Institute of Information Science Academia Sinica
講 題: From Feedforward-Designed Convolutional Neural Networks (FF-CNNs) to Successive Subspace Learning (SSL)
講 者: 郭宗杰 教授 (Media Communications Lab, University of Southern California)
時 間: 2019-09-26 (Thu) 10:30 – 12:30
地 點: 資訊所新館106演講廳
邀請人: 廖弘源

It is common to project signals from a high-dimensional space to a low-dimension space for ease of signal analysis and manipulation. This is known as the subspace method. One example is the principal component analysis (PCA). Being motivated by research on interpretable deep learning, we propose a new data-driven machine learning paradigm based on the subspace concept and call it the successive subspace learning (SSL) methodology. In contrast with the traditional subspace method, the SSL has several novel ingredients. First, each basic unit in the SSL contains subspace dimension expansion and reduction two modules. Second, the SSL system has multiple basic units in cascade. Third, an efficient multi-class classifier based on the subspace concept, called the subspace classifier, is adopted in the SSL system. We will use two examples to demonstrate the SSL methodology; namely, the PixelHop and the PointHop methods. They are developed, respectively, for image object classification and 3D point cloud classification. Experimental results will be provided to demonstrate the advantages of the SSL approach.

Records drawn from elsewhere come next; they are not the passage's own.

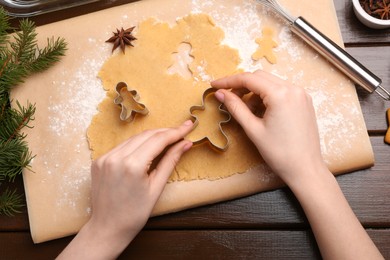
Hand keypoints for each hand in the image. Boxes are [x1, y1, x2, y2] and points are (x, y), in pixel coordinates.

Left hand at [58, 120, 193, 259]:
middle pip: (146, 135)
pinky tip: (147, 147)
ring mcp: (105, 157)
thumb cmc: (135, 213)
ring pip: (134, 138)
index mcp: (132, 165)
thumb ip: (171, 161)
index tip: (188, 125)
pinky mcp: (99, 160)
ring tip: (168, 138)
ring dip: (152, 136)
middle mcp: (116, 157)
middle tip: (182, 130)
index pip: (158, 140)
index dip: (175, 132)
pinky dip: (137, 144)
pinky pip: (122, 146)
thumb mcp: (156, 188)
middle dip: (165, 132)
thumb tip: (185, 143)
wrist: (107, 228)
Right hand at [211, 70, 325, 186]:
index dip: (229, 81)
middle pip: (260, 77)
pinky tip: (261, 111)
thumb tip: (220, 93)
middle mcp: (293, 89)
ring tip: (247, 111)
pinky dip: (267, 96)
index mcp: (281, 94)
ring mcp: (301, 94)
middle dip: (242, 86)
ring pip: (271, 83)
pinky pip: (281, 90)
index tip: (214, 85)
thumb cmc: (280, 153)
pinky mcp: (304, 102)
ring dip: (255, 92)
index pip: (249, 79)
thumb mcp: (253, 129)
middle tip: (228, 99)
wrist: (305, 169)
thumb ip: (235, 107)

Dr. C.-C. Jay Kuo received his Ph.D. degree from the Massachusetts Institute of Technology in 1987. He is now with the University of Southern California (USC) as Director of the Media Communications Laboratory and Distinguished Professor of Electrical Engineering and Computer Science. His research interests are in the areas of media processing, compression and understanding. Dr. Kuo was the Editor-in-Chief for the IEEE Trans. on Information Forensics and Security in 2012-2014. Dr. Kuo is a Fellow of AAAS, IEEE and SPIE. He has guided 150 students to their Ph.D. degrees and supervised 29 postdoctoral research fellows. Dr. Kuo is a co-author of 280 journal papers, 920 conference papers and 14 books. Dr. Kuo received the 2016 IEEE Computer Society Taylor L. Booth Education Award, the 2016 IEEE Circuits and Systems Society John Choma Education Award, the 2016 IS&T Raymond C. Bowman Award, the 2017 IEEE Leon K. Kirchmayer Graduate Teaching Award, the 2017 IEEE Signal Processing Society Education Award, and the 2019 IEEE Computer Society Edward J. McCluskey Technical Achievement Award.